EFFECTS OF THE INVENTION The dentinogenic pulp capping agent of the present invention provides a method of treating dental caries without removing the dental pulp and a material used therefor even in the case of caries having a considerably advanced degree. In the treatment of dental caries, which has been so advanced that there was only a method for treating pulp extraction, it is expected that by applying this dentin-forming pulp capping agent, regeneration of dentin of the tooth can be expected while the pulp is preserved. It is a major contributor in the therapeutic field.

[Brief description of drawings]

FIG. 1 shows purified r-hBMP2 and r-hBMP.
The silver dyeing image concerning 4 is shown. 2ME indicates 2 mercaptoethanol.

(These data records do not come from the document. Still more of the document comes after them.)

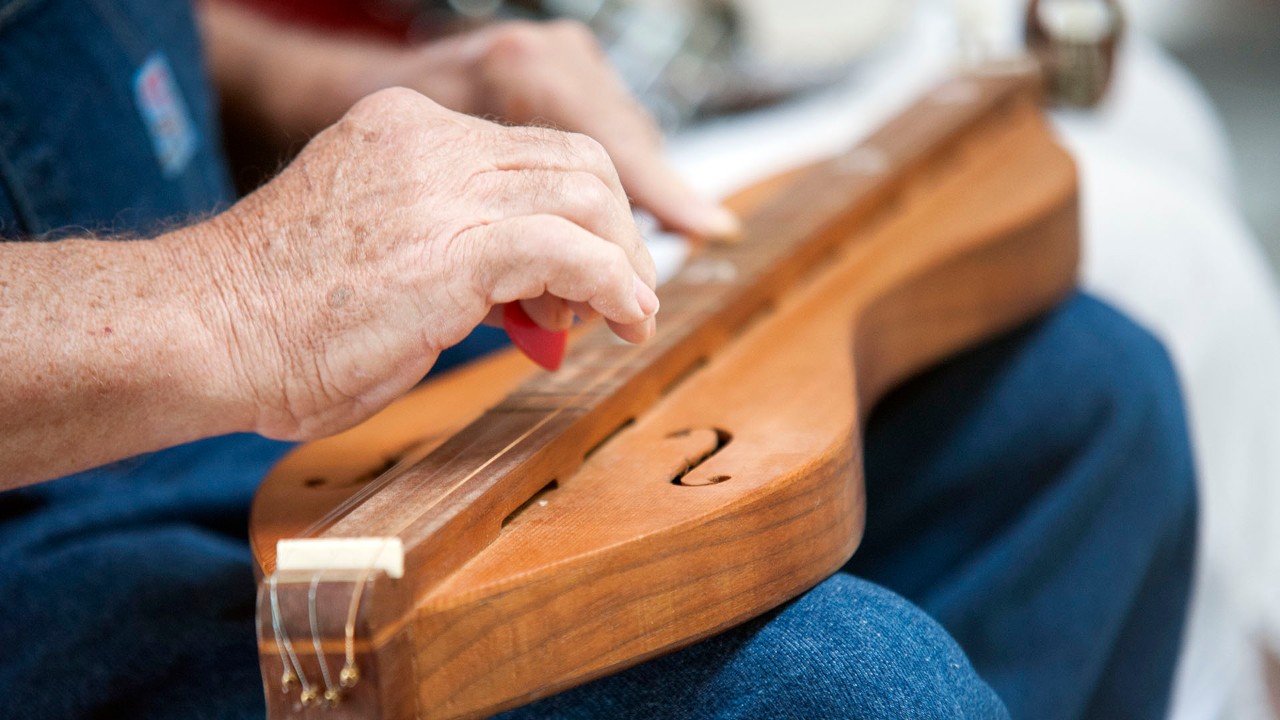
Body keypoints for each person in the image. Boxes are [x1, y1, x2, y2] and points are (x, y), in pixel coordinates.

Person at [0, 1, 1195, 718]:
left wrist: (348, 88)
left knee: (1078, 404)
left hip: (210, 348)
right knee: (842, 690)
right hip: (45, 503)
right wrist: (234, 300)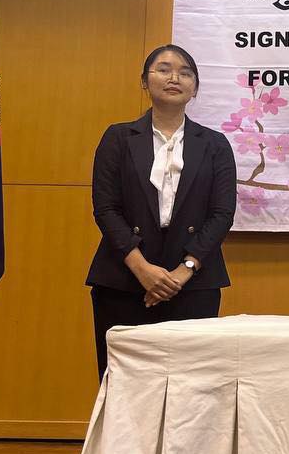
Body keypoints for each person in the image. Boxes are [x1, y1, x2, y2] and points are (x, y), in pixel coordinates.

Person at [86, 45, 236, 378]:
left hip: (194, 283)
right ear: (144, 81)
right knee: (125, 383)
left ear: (195, 88)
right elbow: (106, 208)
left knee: (190, 385)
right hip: (124, 280)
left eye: (185, 72)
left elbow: (222, 213)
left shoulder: (215, 144)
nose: (174, 78)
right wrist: (142, 269)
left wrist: (184, 270)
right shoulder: (118, 138)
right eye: (164, 69)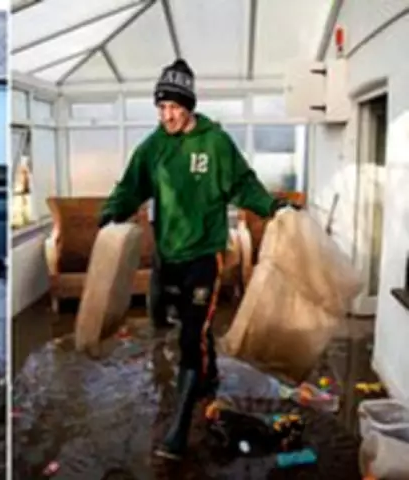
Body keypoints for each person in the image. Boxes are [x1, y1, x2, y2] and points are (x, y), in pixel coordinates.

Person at [99, 58, 299, 461]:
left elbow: (242, 183)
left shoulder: (215, 143)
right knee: (180, 323)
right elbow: (130, 186)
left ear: (189, 105)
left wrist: (271, 207)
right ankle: (207, 375)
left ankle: (178, 428)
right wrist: (111, 213)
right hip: (168, 255)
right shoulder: (154, 147)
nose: (166, 115)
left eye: (173, 107)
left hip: (204, 257)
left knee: (191, 337)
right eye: (160, 108)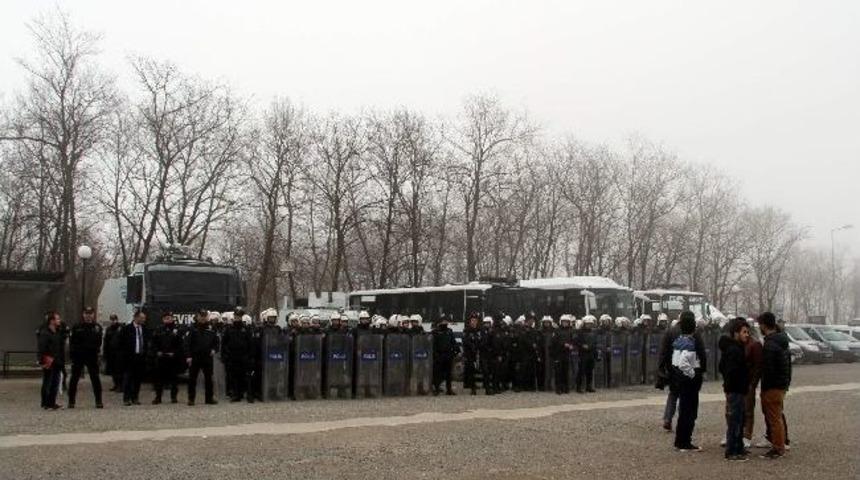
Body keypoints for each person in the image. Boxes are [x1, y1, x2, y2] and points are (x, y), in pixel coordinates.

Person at [670, 311, 707, 452]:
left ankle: (680, 440)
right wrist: (694, 374)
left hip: (680, 379)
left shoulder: (678, 341)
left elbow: (676, 362)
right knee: (690, 412)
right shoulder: (690, 343)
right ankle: (685, 441)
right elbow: (684, 362)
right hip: (689, 380)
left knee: (683, 411)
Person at [758, 312, 791, 459]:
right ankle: (780, 444)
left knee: (774, 418)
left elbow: (768, 369)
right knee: (777, 416)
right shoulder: (781, 341)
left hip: (772, 386)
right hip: (781, 384)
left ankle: (778, 448)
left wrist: (765, 387)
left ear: (764, 325)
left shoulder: (770, 344)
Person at [719, 318, 751, 461]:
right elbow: (728, 370)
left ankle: (738, 448)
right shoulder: (734, 350)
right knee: (735, 421)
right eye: (744, 332)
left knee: (740, 419)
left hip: (738, 389)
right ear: (736, 333)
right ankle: (732, 451)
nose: (747, 335)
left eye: (747, 332)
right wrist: (736, 382)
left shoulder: (737, 348)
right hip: (735, 389)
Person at [67, 306, 104, 409]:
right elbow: (72, 342)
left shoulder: (97, 327)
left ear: (93, 315)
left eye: (90, 313)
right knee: (74, 379)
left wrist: (96, 352)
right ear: (83, 315)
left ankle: (98, 401)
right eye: (86, 314)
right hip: (79, 356)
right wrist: (72, 355)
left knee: (95, 379)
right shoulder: (77, 327)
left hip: (92, 356)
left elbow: (99, 342)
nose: (88, 316)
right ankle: (71, 401)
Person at [185, 310, 220, 406]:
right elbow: (187, 343)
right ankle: (191, 399)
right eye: (201, 316)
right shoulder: (192, 328)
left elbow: (217, 342)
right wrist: (188, 356)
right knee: (192, 379)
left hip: (207, 357)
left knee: (209, 379)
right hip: (195, 357)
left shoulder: (212, 328)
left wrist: (214, 350)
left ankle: (209, 398)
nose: (203, 318)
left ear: (207, 317)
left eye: (205, 316)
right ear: (197, 317)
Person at [222, 308, 254, 403]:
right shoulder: (229, 329)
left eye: (239, 316)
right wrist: (225, 355)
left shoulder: (246, 329)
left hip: (244, 356)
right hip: (233, 356)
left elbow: (251, 343)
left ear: (241, 317)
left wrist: (250, 356)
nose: (237, 318)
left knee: (247, 376)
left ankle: (249, 395)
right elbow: (224, 343)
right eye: (236, 316)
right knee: (234, 376)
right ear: (234, 316)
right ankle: (236, 395)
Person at [151, 311, 183, 404]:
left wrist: (175, 353)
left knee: (174, 380)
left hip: (173, 358)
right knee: (159, 379)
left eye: (169, 318)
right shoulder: (158, 329)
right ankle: (158, 397)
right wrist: (157, 352)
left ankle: (174, 397)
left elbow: (181, 344)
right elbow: (154, 343)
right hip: (161, 358)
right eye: (165, 318)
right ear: (163, 319)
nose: (167, 320)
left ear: (172, 319)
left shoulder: (178, 329)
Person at [119, 310, 149, 406]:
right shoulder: (126, 329)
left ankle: (135, 397)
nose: (144, 320)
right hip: (129, 357)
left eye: (144, 318)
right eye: (142, 318)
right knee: (128, 378)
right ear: (136, 318)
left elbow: (146, 342)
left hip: (140, 357)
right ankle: (126, 398)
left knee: (138, 378)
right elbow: (120, 343)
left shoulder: (144, 329)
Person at [38, 311, 64, 410]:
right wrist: (42, 361)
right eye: (57, 319)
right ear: (52, 321)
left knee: (55, 382)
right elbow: (42, 348)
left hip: (57, 361)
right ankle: (45, 403)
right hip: (49, 361)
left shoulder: (57, 332)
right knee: (47, 382)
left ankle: (52, 402)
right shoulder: (45, 333)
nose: (59, 321)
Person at [659, 316, 681, 431]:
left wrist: (662, 368)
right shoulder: (692, 332)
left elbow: (663, 351)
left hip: (673, 367)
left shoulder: (669, 332)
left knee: (673, 394)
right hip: (688, 367)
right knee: (685, 395)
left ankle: (667, 419)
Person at [431, 317, 458, 395]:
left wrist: (456, 350)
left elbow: (453, 341)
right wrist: (435, 354)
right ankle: (436, 389)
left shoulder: (449, 331)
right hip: (439, 355)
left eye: (446, 322)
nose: (445, 323)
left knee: (449, 374)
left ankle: (449, 389)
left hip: (448, 354)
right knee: (438, 373)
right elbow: (433, 344)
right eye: (443, 322)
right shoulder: (435, 332)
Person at [552, 315, 575, 394]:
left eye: (567, 322)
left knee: (566, 371)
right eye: (564, 322)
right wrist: (563, 344)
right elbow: (554, 342)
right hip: (558, 353)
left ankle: (566, 387)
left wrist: (571, 345)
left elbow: (573, 340)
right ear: (561, 322)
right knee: (558, 372)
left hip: (567, 353)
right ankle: (558, 388)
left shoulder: (570, 331)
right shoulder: (557, 331)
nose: (565, 323)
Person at [575, 315, 598, 393]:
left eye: (590, 324)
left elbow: (595, 342)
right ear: (584, 324)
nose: (589, 325)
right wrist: (582, 345)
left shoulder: (593, 332)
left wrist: (594, 351)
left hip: (591, 353)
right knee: (581, 371)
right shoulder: (580, 332)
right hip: (583, 354)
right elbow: (576, 342)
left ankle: (589, 386)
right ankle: (579, 387)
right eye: (587, 323)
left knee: (590, 371)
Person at [462, 313, 482, 395]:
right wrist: (472, 346)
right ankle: (472, 388)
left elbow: (480, 341)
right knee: (471, 370)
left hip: (476, 354)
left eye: (475, 320)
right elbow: (465, 341)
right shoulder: (467, 330)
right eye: (472, 320)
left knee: (474, 370)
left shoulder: (478, 331)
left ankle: (472, 385)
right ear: (470, 321)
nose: (474, 322)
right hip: (469, 354)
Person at [103, 314, 124, 392]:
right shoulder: (109, 329)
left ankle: (120, 386)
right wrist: (105, 352)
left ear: (117, 319)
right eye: (111, 319)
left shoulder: (121, 328)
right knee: (112, 370)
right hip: (110, 352)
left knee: (119, 370)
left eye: (114, 319)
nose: (113, 321)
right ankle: (115, 384)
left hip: (119, 352)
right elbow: (106, 341)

FIG. 2 relates to a histological image two months after the inactivated demineralized dentin matrix was filled in a living pulp cutting site, and shows a hematoxylin-eosin stained image. The arrow in (a) indicates a section of living pulp. In (b), dentin matrix (M) surrounding the cavity is filled with eosinophil infiltration and red blood cells. In (c), in the cavity near the cut surface, the matrix surrounding the matrix is filled with new dental pulp (P), and the cells in contact with the matrix are differentiated into odontoblasts, but the formation of new anterior dentin matrix is extremely small. Few.

[Fig. 3] Fig. 3 shows a histological image two months after the living pulp cutting site was filled with r-hBMP2-inactivated dentin matrix.
The arrow in (a) indicates a section of living pulp. In (b), infiltration of fibroblasts is observed around the matrix (M) in the upper part of the cavity, and some of them adhere to the matrix (M).
In (c), in the middle part of the cavity, the periphery of the matrix is filled with new dental pulp (P), and bone-like odontoblasts are partially seen. In (d), the cavity near the cut surface is filled with the tubular dentin (TD) formed by odontoblasts, and some bone-like dentin (OD) is also seen.

Claims (4)

[Claims] 1. A dentinogenic pulp capping agent containing an osteogenic factor as an active ingredient. 2. The dentinogenic pulp capping agent according to claim 1, wherein the osteogenic factor is a human-derived osteogenic factor. 3. The dentinogenic pulp capping agent according to claim 1, which contains a carrier having biodegradability, histocompatibility, and sustained release. 4. The pulp capping agent according to claim 3, wherein the carrier is an inactivated tooth matrix.